# Fairborn Ohio Swap Meet This Coming Saturday.



## Foxclassics (May 22, 2016)

Sent from my QMV7B using Tapatalk


----------



## Oldnut (May 22, 2016)

Always a good time rain or not the hern bros sold a pile last time


----------



## partsguy (May 22, 2016)

I won't miss it this time! I cleaned out the basement, shed, garage, and backyard. If it's transportation related at all, I'm going to sell it cheap and get rid of it all. I may even sell a couple project bikes, as much as THAT hurts!!


----------



## Freqman1 (May 25, 2016)

Have we ever seen pics from this one? V/r Shawn


----------



## bicycle larry (May 25, 2016)

yes lets see some pictures!!!!!! from bicycle larry


----------



## Foxclassics (May 27, 2016)

I'll take some pics for tomorrow's swap meet and post them. 
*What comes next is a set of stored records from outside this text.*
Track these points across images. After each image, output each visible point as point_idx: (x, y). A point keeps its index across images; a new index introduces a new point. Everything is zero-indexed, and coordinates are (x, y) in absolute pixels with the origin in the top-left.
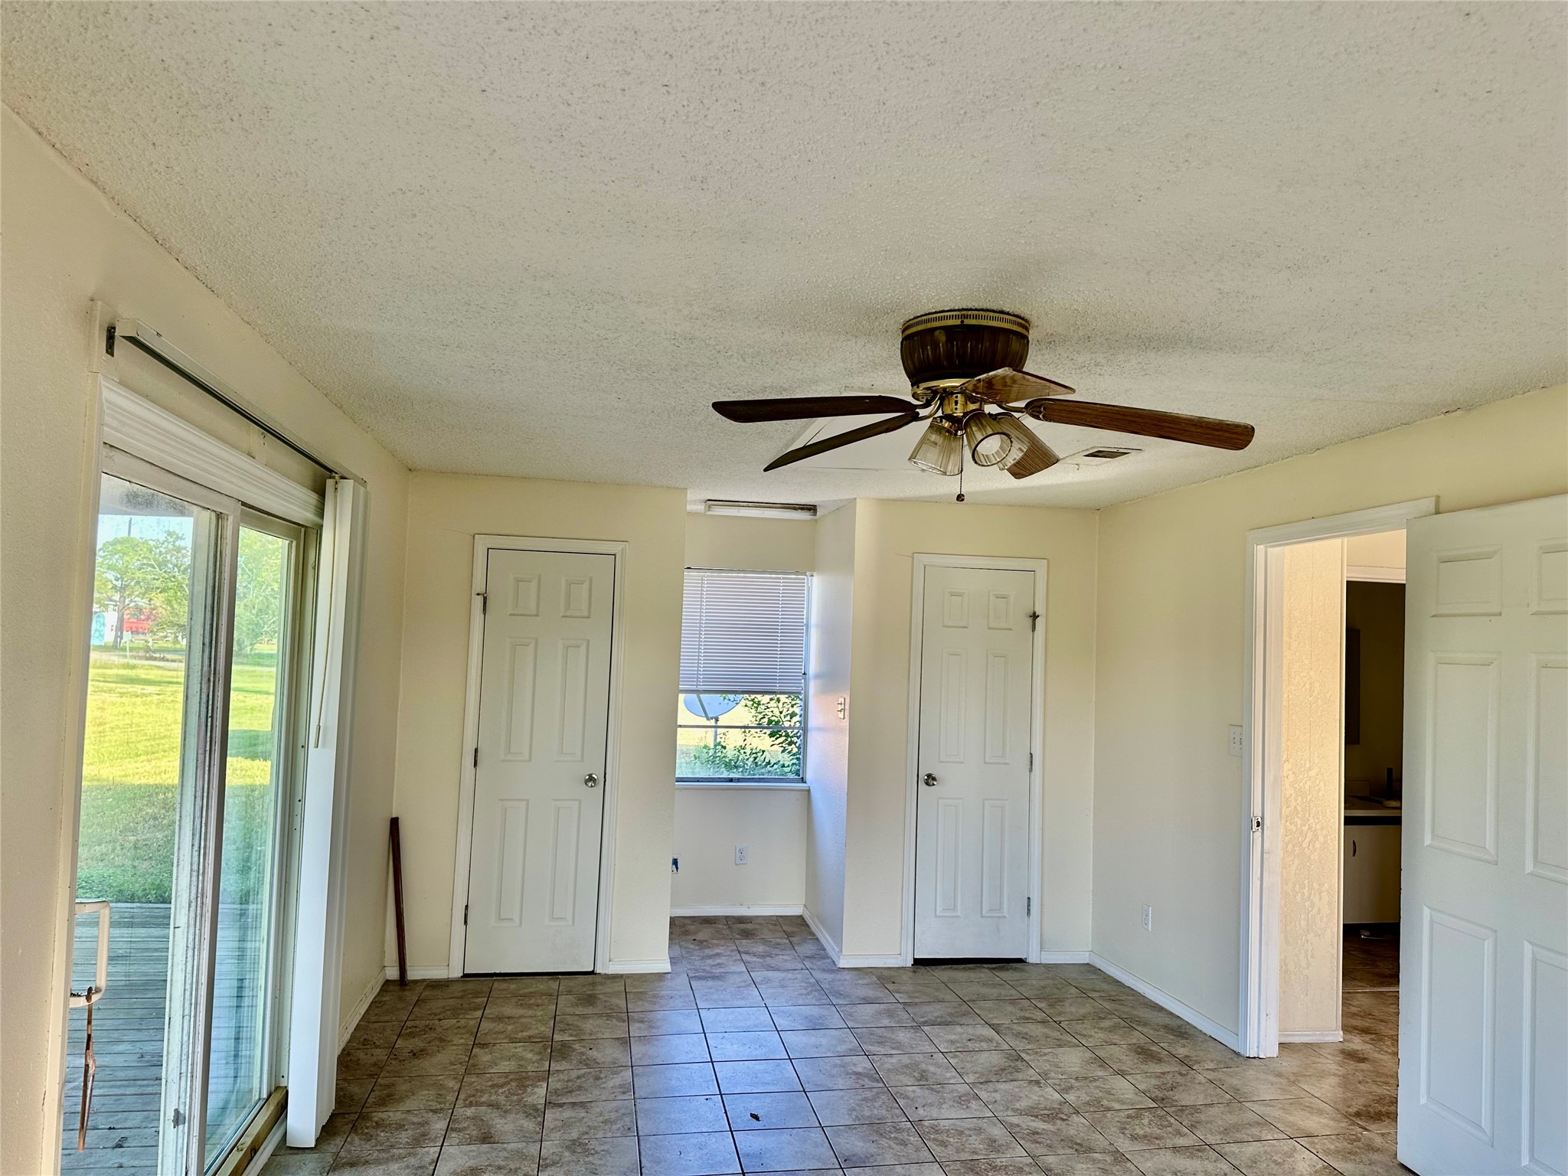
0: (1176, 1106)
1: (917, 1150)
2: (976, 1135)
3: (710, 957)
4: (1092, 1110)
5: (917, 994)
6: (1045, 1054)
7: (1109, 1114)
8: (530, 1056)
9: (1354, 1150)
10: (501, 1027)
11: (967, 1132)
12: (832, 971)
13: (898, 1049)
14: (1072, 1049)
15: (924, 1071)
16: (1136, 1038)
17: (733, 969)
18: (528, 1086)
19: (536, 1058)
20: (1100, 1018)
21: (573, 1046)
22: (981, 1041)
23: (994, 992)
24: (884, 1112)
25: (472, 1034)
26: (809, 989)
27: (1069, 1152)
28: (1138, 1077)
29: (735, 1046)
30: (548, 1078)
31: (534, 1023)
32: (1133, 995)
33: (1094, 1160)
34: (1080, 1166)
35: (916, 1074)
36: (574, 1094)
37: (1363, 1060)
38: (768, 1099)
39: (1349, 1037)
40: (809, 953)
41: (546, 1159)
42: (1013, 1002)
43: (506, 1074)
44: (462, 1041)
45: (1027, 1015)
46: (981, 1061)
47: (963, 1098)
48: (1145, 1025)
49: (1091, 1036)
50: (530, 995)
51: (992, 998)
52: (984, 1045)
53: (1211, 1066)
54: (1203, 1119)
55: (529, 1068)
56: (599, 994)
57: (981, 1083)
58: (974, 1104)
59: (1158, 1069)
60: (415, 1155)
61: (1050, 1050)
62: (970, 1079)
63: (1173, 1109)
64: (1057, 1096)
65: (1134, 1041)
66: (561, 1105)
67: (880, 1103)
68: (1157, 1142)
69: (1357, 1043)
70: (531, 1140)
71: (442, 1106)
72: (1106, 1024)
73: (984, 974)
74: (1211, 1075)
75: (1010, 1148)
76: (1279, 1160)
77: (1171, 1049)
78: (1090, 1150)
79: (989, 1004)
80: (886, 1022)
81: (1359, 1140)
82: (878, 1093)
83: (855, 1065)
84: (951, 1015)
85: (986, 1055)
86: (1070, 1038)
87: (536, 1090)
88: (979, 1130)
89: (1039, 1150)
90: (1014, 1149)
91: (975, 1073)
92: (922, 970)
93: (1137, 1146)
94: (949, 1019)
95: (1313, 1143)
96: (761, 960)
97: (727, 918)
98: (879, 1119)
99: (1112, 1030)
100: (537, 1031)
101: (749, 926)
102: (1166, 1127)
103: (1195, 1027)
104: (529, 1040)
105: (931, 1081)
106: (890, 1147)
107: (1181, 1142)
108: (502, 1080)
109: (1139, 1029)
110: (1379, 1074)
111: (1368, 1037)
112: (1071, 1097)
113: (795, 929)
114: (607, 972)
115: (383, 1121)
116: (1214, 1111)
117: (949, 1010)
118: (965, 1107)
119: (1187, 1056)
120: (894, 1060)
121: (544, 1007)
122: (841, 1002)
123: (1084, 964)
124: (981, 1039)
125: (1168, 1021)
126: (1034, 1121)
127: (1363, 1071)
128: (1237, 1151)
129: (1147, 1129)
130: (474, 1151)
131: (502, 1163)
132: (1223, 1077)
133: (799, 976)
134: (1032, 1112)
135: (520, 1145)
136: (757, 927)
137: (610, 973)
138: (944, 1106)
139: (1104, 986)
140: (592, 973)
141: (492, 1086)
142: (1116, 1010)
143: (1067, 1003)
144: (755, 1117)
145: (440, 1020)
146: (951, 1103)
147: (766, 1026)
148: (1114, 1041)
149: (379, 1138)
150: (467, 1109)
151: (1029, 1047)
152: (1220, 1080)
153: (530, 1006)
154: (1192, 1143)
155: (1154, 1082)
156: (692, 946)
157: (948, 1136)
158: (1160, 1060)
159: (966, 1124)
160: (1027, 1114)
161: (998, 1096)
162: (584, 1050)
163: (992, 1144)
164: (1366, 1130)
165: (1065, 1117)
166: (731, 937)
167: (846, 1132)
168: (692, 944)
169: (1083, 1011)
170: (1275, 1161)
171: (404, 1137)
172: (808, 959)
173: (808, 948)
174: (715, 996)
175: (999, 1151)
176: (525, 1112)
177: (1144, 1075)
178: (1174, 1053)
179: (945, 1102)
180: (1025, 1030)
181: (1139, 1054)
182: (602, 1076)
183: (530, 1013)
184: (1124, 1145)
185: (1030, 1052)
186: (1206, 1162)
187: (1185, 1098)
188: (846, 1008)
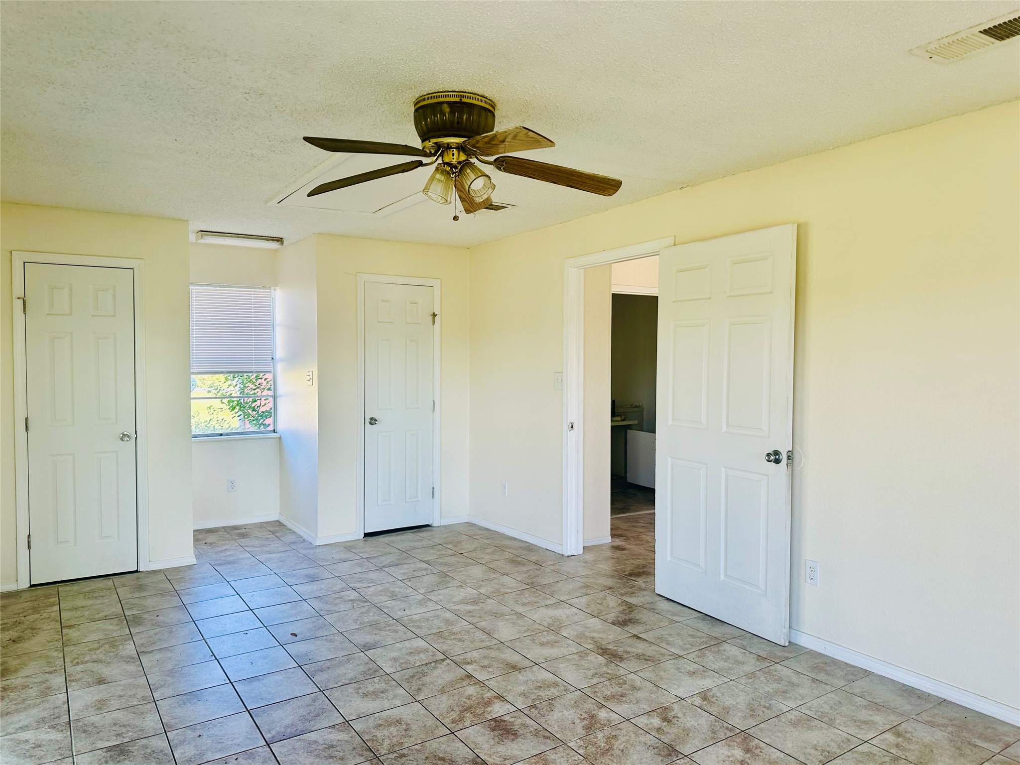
0: (540, 585)
1: (405, 633)
2: (437, 619)
3: (222, 552)
4: (496, 595)
5: (373, 552)
6: (461, 571)
7: (506, 595)
8: (111, 627)
9: (634, 591)
10: (79, 613)
11: (431, 619)
12: (312, 548)
13: (372, 583)
14: (474, 566)
15: (393, 592)
16: (507, 555)
17: (241, 556)
18: (118, 646)
19: (116, 628)
20: (485, 548)
21: (143, 616)
22: (422, 570)
23: (420, 544)
24: (377, 617)
25: (56, 621)
26: (301, 560)
27: (490, 618)
28: (515, 574)
29: (263, 598)
30: (132, 638)
31: (105, 607)
32: (498, 534)
33: (507, 620)
34: (500, 624)
35: (389, 594)
36: (157, 644)
37: (624, 549)
38: (299, 624)
39: (613, 539)
40: (292, 541)
41: (155, 684)
42: (432, 547)
43: (98, 641)
44: (50, 627)
45: (443, 553)
46: (425, 580)
47: (422, 602)
48: (510, 548)
49: (483, 558)
50: (93, 591)
51: (419, 547)
52: (424, 572)
53: (551, 563)
54: (556, 589)
55: (114, 635)
56: (148, 583)
57: (429, 592)
58: (430, 604)
59: (524, 569)
60: (47, 701)
61: (463, 569)
62: (422, 591)
63: (539, 587)
64: (475, 592)
65: (507, 557)
66: (151, 652)
67: (372, 613)
68: (536, 604)
69: (618, 542)
70: (137, 676)
71: (55, 668)
72: (489, 551)
73: (409, 535)
74: (552, 568)
75: (459, 622)
76: (600, 602)
77: (528, 558)
78: (502, 615)
79: (419, 551)
80: (359, 570)
81: (634, 586)
82: (369, 608)
83: (348, 596)
84: (398, 560)
85: (427, 577)
86: (472, 561)
87: (126, 647)
88: (438, 616)
89: (475, 620)
90: (461, 622)
91: (424, 587)
92: (370, 539)
93: (527, 608)
94: (398, 562)
95: (613, 591)
96: (259, 549)
97: (224, 527)
98: (375, 622)
99: (493, 553)
100: (109, 612)
101: (243, 531)
102: (538, 596)
103: (536, 546)
104: (106, 618)
105: (399, 597)
106: (388, 635)
107: (548, 602)
108: (96, 646)
109: (507, 550)
110: (633, 555)
111: (622, 538)
112: (482, 591)
113: (277, 529)
114: (148, 570)
115: (8, 686)
116: (560, 584)
117: (396, 557)
118: (424, 606)
119: (537, 560)
120: (372, 589)
121: (108, 597)
122: (325, 564)
123: (465, 523)
124: (421, 569)
125: (521, 544)
126: (467, 606)
127: (625, 554)
128: (578, 601)
129: (529, 599)
130: (95, 690)
131: (121, 693)
132: (559, 567)
133: (290, 554)
134: (463, 602)
135: (131, 681)
136: (249, 530)
137: (150, 570)
138: (412, 608)
139: (481, 532)
140: (136, 571)
141: (90, 650)
142: (492, 543)
143: (464, 543)
144: (295, 635)
145: (25, 617)
146: (415, 606)
147: (280, 584)
148: (496, 559)
149: (11, 697)
150: (77, 667)
151: (450, 569)
152: (558, 569)
153: (96, 598)
154: (554, 602)
155: (524, 575)
156: (205, 547)
157: (420, 623)
158: (524, 565)
159: (429, 615)
160: (461, 604)
161: (441, 597)
162: (153, 617)
163: (447, 622)
164: (636, 581)
165: (483, 601)
166: (232, 538)
167: (357, 632)
168: (205, 546)
169: (474, 546)
170: (598, 603)
171: (32, 692)
172: (292, 544)
173: (290, 538)
174: (236, 573)
175: (452, 625)
176: (124, 661)
177: (518, 573)
178: (530, 560)
179: (412, 606)
180: (445, 561)
181: (512, 563)
182: (173, 630)
183: (99, 601)
184: (520, 609)
185: (452, 571)
186: (564, 610)
187: (544, 581)
188: (330, 567)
Sent from my SM-G920V using Tapatalk


----------



## bicycle larry (May 27, 2016)

Foxclassics said:


> I'll take some pics for tomorrow's swap meet and post them.
> 
> Sent from my SM-G920V using Tapatalk



 oh good foxclassics take some pictures  from bicycle larry


----------



## partsguy (May 27, 2016)

Foxclassics said:


> I'll take some pics for tomorrow's swap meet and post them.
> 
> Sent from my SM-G920V using Tapatalk




BAD news...but GOOD news. Bad news is, something came up AGAIN and I won't be able to attend. The GOOD news is that the reason is because I'll be touring a motorsports facility.


----------



## schwinnguyinohio (May 27, 2016)

I will also take some if I go


----------



## partsguy (May 28, 2016)

Any pics?


----------



## Foxclassics (May 28, 2016)

Here are some pics of the bicycle swap meet today. 
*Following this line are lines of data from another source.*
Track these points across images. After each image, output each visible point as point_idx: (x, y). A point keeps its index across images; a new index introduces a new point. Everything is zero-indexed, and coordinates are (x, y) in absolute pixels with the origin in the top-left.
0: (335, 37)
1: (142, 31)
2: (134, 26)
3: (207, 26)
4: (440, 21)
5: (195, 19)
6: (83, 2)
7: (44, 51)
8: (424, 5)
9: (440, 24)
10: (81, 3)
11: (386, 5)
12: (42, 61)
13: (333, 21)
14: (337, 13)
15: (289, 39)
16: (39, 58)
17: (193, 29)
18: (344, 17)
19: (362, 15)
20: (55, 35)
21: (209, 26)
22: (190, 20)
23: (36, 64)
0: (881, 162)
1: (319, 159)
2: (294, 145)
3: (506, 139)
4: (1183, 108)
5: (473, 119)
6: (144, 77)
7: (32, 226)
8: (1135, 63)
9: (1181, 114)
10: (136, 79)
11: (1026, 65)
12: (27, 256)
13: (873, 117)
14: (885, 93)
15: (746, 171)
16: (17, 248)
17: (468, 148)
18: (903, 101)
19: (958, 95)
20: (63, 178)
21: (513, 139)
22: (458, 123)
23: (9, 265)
Sent from my SM-G920V using Tapatalk


----------



## Foxclassics (May 28, 2016)

More pics. 






















Sent from my SM-G920V using Tapatalk


----------



## schwinnguyinohio (May 28, 2016)

good pics,im glad cause I forgot to take any,got rid of a bunch of old parts.


----------



## bicycle larry (May 28, 2016)

thanks for the pictures , looks like the hern boys were takeing a water brake . tom and jim  from bicycle larry


----------



## partsguy (May 29, 2016)

Nice pics! Did it rain on you guys?


----------



## schwinnguyinohio (May 29, 2016)

Not while I was there it didn't


----------



## Foxclassics (May 29, 2016)

No rain at the show this month.

Sent from my QMV7B using Tapatalk


----------